## Reading text
# Interest Rate Prediction

## Case Study

This data belongs to a loan aggregator agency which connects loan applications to different financial institutions in attempt to get the best interest rate. They want to now utilise past data to predict interest rate given by any financial institute just by looking at loan application characteristics.

To achieve that , they have decided to do a POC with a data from a particular financial institution. The data is given in the file "loans data.csv". Lets begin: 

## Step 0: Basic Imports

In [None]:
import pandas as pd 
import numpy as np

## Step 1: Load dataset

In [None]:
train_file='data/loan_data_train.csv'
test_file='data/loan_data_test.csv'

df_train=pd.read_csv(train_file)
df_test=pd.read_csv(test_file)               

In [None]:
print(df_train.shape)
df_train.head()

14 features and 1 target variable

In [None]:
#test data does not have interest rate
print(df_test.shape)
df_test.head()

## Step 2: Data Visualisation and Feature Selection

### Check dtypes

In [None]:
df_train.dtypes.unique()

In [None]:
obj_cols = df_train.select_dtypes("object").columns
obj_cols, len(obj_cols)

Dtypes for 12 feature has to be fixed

In [None]:
df_train[obj_cols].sample(5)

In [None]:
df_train["Loan.Length"].value_counts()

In [None]:
df_train["Loan.Purpose"].value_counts()

### Some observations

1. 'Amount.Requested': convert it to numeric
2. 'Amount.Funded.By.Investors': drop
3. 'Interest.Rate': remove % and then to numeric
4. 'Loan.Length': dummies for categories
5. 'Loan.Purpose': dummies for categories
6. 'Debt.To.Income.Ratio': remove % and then to numeric
7. 'State': dummies for categories
8. 'Home.Ownership': dummies for categories
9. 'FICO.Range': replace it by a numeric column which is average of the range
10. 'Open.CREDIT.Lines': convert it to numeric 
11. 'Revolving.CREDIT.Balance': convert it to numeric 
12. 'Employment.Length': convert it to number


Lets group by operation:

1. drop: 
    - ID 
    - Amount.Funded.By.Investors
<br>
2. convert it to numeric 
    - Amount.Requested
    - Open.CREDIT.Lines
    - Revolving.CREDIT.Balance
<br>
3. remove % and then to numeric
    - Interest Rate
    - Debt to income ratio
<br>
4. replace it by a numeric column which is average of the range
    - FICO.Range 
<br>
5. convert to number:
    - Employment Length 
<br>
6. dummies for categories with good occurence rate:
    - Loan Lenth
    - Loan Purpose
    - State
    - Home ownership

### Fix Dtypes

#### Operation 1

In [None]:
df_train.drop(['ID','Amount.Funded.By.Investors'],axis=1,inplace=True)

## Prompt 1
Answer these questions about the interest rate prediction notebook, one line each:
(a) What file path is the training data read from?
(b) How many features and target variables does the training data have?
(c) What will replace the 'FICO.Range' column?
## Prompt 2
In the numbered list under "Some observations" in the interest rate prediction notebook, which columns are marked to get dummies for categories?
## Prompt 3
Carry on the interest rate prediction notebook from its last line.

## Information
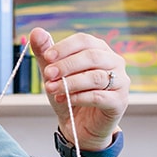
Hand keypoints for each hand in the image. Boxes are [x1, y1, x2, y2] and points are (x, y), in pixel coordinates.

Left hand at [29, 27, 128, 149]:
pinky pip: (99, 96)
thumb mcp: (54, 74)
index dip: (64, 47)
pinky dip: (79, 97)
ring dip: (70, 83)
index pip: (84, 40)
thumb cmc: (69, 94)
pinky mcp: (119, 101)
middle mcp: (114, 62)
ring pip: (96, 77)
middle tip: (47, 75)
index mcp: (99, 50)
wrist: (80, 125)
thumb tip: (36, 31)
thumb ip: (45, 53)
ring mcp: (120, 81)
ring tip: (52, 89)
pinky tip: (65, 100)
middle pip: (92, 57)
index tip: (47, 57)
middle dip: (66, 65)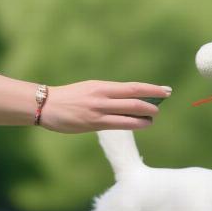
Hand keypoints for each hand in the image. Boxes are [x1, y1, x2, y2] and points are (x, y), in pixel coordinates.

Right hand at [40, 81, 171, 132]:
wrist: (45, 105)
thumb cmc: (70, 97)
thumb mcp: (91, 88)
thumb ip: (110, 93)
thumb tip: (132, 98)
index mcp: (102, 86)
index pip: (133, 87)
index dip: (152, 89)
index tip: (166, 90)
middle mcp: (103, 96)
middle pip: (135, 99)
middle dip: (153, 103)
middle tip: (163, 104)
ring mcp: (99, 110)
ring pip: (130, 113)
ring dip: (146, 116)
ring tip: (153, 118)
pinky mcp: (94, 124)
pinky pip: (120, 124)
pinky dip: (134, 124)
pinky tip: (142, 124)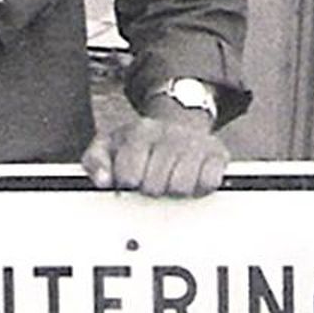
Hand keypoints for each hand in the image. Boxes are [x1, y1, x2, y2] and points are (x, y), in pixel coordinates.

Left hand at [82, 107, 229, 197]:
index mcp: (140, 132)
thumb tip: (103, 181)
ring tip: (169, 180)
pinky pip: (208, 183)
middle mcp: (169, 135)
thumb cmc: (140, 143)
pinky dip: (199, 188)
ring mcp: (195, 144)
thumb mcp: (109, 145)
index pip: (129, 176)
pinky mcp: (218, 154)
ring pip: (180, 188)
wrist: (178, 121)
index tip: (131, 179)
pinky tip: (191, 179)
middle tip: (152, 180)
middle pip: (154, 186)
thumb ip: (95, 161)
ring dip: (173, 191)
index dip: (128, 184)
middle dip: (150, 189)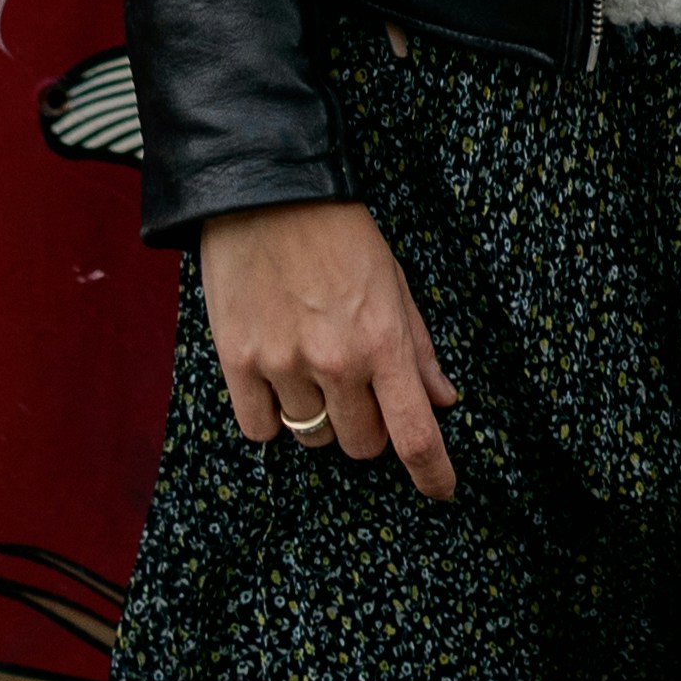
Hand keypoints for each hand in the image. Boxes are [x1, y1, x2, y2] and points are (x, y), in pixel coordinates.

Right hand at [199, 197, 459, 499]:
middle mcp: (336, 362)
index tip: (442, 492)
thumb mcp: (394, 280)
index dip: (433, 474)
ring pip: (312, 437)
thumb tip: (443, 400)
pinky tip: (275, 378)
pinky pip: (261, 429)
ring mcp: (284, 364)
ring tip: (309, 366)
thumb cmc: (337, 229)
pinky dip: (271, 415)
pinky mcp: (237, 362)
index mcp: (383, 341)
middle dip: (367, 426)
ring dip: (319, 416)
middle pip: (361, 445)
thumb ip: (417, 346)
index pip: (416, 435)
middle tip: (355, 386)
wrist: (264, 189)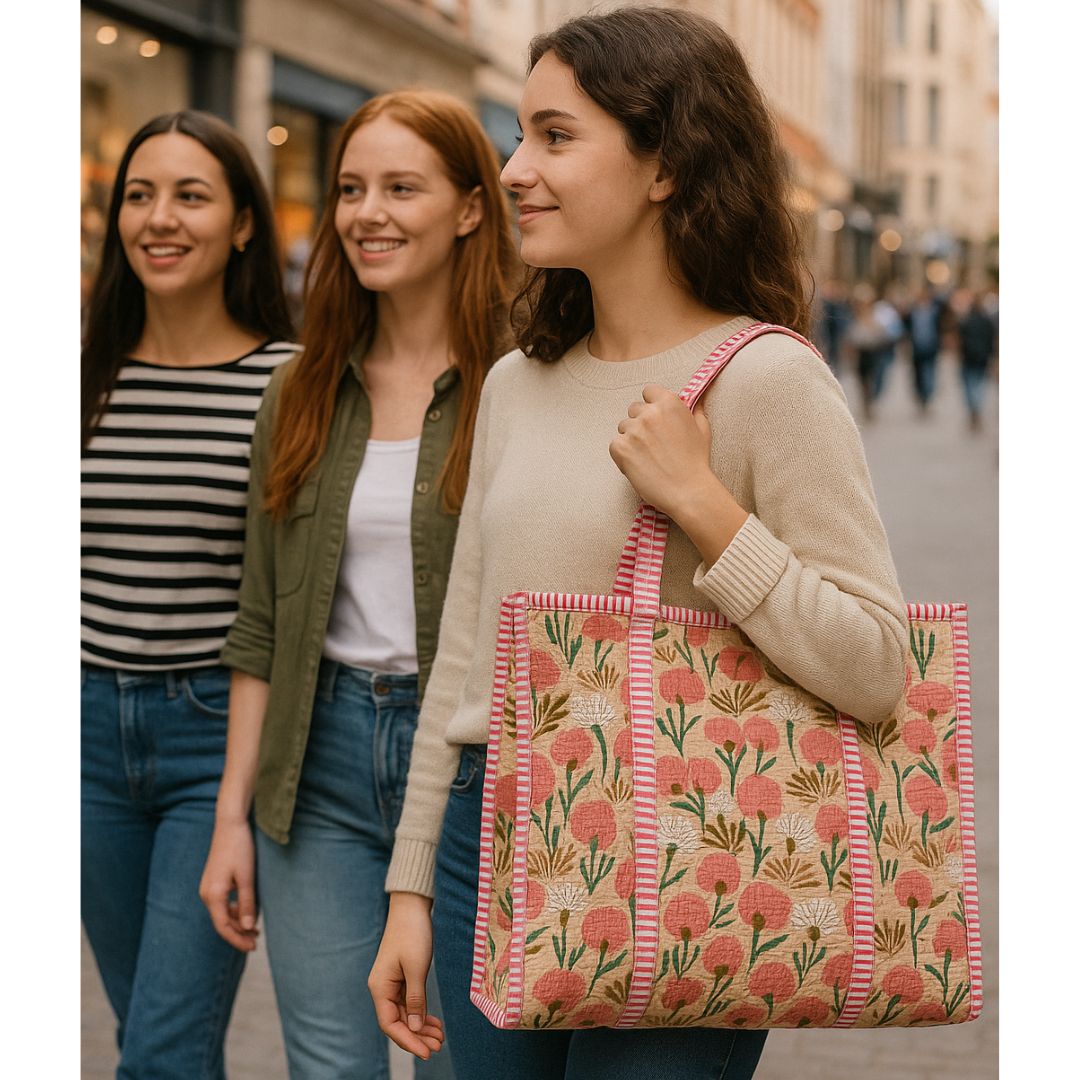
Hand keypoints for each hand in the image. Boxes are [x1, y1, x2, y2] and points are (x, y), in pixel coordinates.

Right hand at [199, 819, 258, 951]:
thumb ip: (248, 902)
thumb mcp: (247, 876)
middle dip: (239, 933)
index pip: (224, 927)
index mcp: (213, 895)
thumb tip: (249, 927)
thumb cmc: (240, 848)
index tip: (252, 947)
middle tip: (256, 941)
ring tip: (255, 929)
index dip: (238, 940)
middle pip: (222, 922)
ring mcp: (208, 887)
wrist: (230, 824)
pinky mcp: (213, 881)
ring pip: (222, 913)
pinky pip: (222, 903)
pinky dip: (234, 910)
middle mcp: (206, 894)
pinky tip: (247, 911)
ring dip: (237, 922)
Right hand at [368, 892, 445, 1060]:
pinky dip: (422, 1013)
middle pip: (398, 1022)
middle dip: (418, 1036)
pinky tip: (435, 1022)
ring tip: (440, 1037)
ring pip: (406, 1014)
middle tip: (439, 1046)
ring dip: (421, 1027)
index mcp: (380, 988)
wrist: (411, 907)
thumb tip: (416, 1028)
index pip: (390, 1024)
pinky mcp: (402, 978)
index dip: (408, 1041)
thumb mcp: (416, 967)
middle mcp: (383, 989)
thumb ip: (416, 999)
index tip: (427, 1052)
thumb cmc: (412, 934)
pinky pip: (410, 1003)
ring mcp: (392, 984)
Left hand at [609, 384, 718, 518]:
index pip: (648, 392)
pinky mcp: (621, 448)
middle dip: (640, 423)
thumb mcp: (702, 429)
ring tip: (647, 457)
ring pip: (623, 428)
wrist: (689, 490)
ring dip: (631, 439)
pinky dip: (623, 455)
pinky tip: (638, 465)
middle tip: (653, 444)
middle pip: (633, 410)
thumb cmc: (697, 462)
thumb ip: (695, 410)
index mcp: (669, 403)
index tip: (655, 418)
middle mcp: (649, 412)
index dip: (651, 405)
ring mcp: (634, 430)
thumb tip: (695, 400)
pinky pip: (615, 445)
...
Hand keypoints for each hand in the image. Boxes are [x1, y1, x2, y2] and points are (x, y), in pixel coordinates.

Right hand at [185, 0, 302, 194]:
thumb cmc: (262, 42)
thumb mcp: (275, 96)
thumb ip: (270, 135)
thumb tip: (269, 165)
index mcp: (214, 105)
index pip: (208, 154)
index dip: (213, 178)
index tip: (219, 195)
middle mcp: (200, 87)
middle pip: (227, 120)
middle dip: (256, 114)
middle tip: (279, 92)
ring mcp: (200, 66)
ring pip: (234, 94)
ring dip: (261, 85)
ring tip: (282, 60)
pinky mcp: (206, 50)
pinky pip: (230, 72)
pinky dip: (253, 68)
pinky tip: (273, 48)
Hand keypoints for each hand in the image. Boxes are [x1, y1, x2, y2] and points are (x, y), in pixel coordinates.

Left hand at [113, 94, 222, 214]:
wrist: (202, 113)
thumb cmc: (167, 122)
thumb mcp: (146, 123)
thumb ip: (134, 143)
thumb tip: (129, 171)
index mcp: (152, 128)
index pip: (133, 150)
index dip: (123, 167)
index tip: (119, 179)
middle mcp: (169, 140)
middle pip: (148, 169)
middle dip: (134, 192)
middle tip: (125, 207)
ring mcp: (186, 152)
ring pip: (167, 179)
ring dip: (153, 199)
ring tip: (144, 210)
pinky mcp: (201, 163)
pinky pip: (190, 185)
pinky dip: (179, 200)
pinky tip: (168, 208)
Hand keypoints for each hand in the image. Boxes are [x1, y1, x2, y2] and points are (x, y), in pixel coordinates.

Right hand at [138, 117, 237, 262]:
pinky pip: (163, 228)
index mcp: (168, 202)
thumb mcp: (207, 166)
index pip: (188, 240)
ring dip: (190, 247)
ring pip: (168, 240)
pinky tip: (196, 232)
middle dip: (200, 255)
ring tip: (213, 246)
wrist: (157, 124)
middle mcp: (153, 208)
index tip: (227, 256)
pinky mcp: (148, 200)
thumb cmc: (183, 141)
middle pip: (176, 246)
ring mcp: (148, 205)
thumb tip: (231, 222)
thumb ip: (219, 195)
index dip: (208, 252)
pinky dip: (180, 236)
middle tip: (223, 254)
---
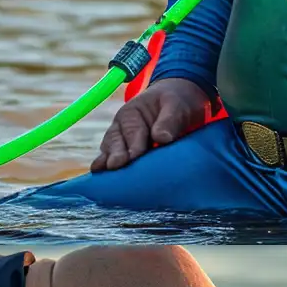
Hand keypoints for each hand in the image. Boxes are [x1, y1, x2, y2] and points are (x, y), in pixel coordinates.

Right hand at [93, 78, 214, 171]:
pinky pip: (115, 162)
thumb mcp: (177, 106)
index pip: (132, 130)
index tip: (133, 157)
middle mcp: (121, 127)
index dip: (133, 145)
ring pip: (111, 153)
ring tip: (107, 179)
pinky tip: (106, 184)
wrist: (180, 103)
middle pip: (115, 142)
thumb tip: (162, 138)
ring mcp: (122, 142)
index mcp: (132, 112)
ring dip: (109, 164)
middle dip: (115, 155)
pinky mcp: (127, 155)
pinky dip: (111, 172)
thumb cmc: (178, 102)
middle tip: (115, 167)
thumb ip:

## Written reply 1
(a) data/loan_data_train.csv
(b) 14 features and 1 target variable
(c) A numeric column that is the average of the range

## Written reply 2
- Loan.Length
- Loan.Purpose
- State
- Home.Ownership

## Written reply 3
#### Operation 2

We can see that many columns which should have really been numbers have been imported as character columns , probably because some characters values in those columns in the files. We'll convert all such columns to numbers .

In [None]:
for col in ['Amount.Requested', 'Open.CREDIT.Lines','Revolving.CREDIT.Balance']:
    df_train[col]=pd.to_numeric(df_train[col],errors='coerce') 

#### Operation 3

variable `Interest.Rate` and `Debt.To.Income.Ratio` contain "%" sign in their values and because of which they have come as character columns in the data. Lets remove these percentages first.

In [None]:
for col in ['Interest.Rate','Debt.To.Income.Ratio']:
    print(col)
    df_train[col]=df_train[col].str.replace("%","")

In [None]:
for col in ['Interest.Rate','Debt.To.Income.Ratio']:
    df_train[col]=pd.to_numeric(df_train[col],errors='coerce') 

#### Operation 4

If we look at first few values of variable FICO.Range , we can see that we can convert it to numeric by taking average of the range given. To do that first we need to split the column with "-", so that we can have both end of ranges in separate columns and then we can simply average them.

In [None]:
k=df_train['FICO.Range'].str.split("-",expand=True).astype(float)

In [None]:
df_train['fico']=0.5*(k[0]+k[1])
del df_train['FICO.Range']

#### Operation 5

In [None]:
df_train['Employment.Length'].value_counts()

In [None]:
df_train['Employment.Length']=df_train['Employment.Length'].str.replace('years',"")
df_train['Employment.Length']=df_train['Employment.Length'].str.replace('year',"")

In [None]:
#np.where(condition, value_if_True, value_if_False)
df_train['Employment.Length']=np.where(df_train['Employment.Length'].str[:2]=="10",10,df_train['Employment.Length'])
df_train['Employment.Length']=np.where(df_train['Employment.Length'].str[0]=="<",0,df_train['Employment.Length'])

In [None]:
df_train['Employment.Length']=pd.to_numeric(df_train['Employment.Length'],errors='coerce')

#### Operation 6

In [None]:
# Notice that to apply string function on pandas data frame columns you need to str attribute
cat_cols=df_train.select_dtypes(['object']).columns
cat_cols

In [None]:
print("*"*50)
for col in cat_cols:
    print(col)
    print("-"*50)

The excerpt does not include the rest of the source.